Brongkos, Tempe, dan Gundulmu
Di ufuk timur Plengkung matahari mulai meninggi ketika saya tiba di Warung Brongkos Handayani, salah satu warung legendaris di Alun-Alun Kidul, Yogyakarta. Aroma santan bercampur kluwek menguar, membawa kenangan dan rasa penasaran. Di atas meja, sepiring brongkos telur dengan kuah cokelat kehitaman menggoda selera, ditemani potongan tempe kemul, dan tempe bacem yang berkilauan keemasan. Kombinasi rasa gurih, manis, dan kaya rempah begitu sempurna. Namun, sebagai seseorang yang sering mengaku-aku sebagai ilmuwan, pengalaman ini tentu bukan sekadar soal rasa, tetapi juga tentang keajaiban sains di balik makanan; bagaimana mikroba bekerja dalam fermentasi tempe, bagaimana warna makanan terbentuk, dan bagaimana mata kita menangkap keindahannya.

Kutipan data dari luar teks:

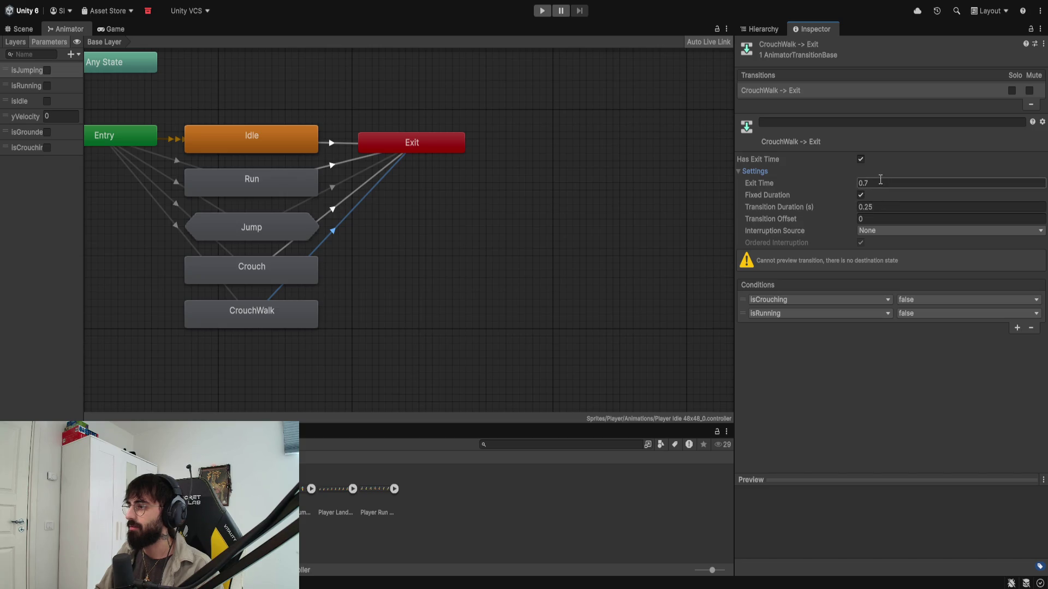
{"action": "left_click", "coordinate": [884, 207]}
{"action": "left_click", "coordinate": [402, 244]}
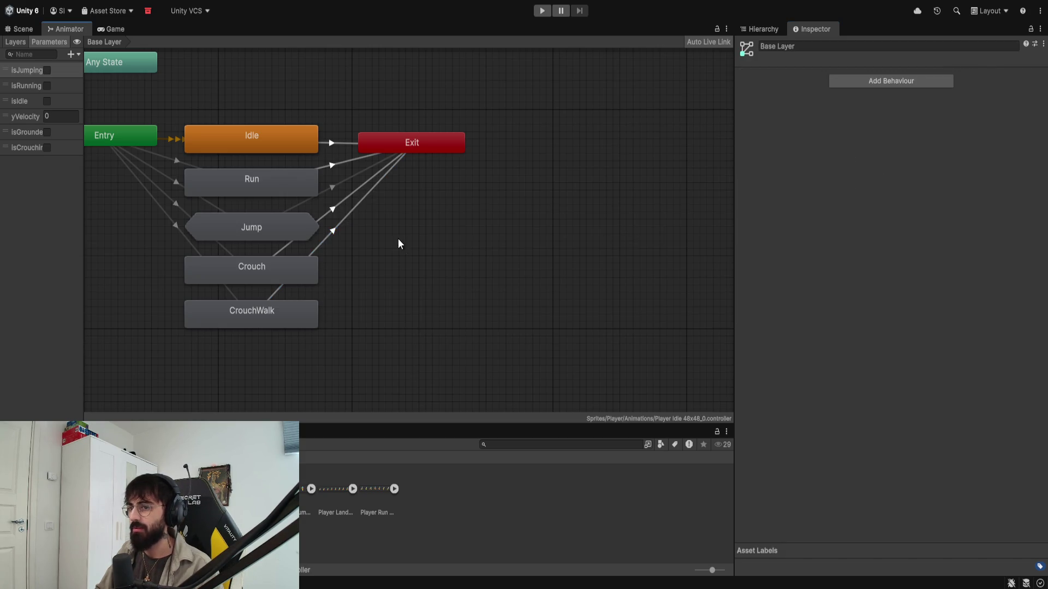
{"action": "left_click", "coordinate": [167, 215]}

Tempe, hidangan legendaris yang tertulis dalam Serat Centhini, Serat Centhini (dalam aksara Jawa: ꦱꦼꦫꦠ꧀ꦕꦼꦟ꧀ꦛꦶꦤꦶ), atau juga disebut Suluk Tambanglaras atau Suluk Tambangraras-Amongraga, merupakan salah satu karya sastra terbesar dalam kesusastraan Jawa yang ditulis atas inisiatif Sultan Surakarta Paku Buwono V, adalah bukti kekayaan tradisi dan inovasi bioteknologi pangan Nusantara. Dibuat dari kedelai yang difermentasi menggunakan kapang Rhizopus oligosporus, tempe adalah produk fermentasi yang tidak hanya memperpanjang umur simpan, tetapi juga meningkatkan nilai gizi (Nout & Kiers, 2005).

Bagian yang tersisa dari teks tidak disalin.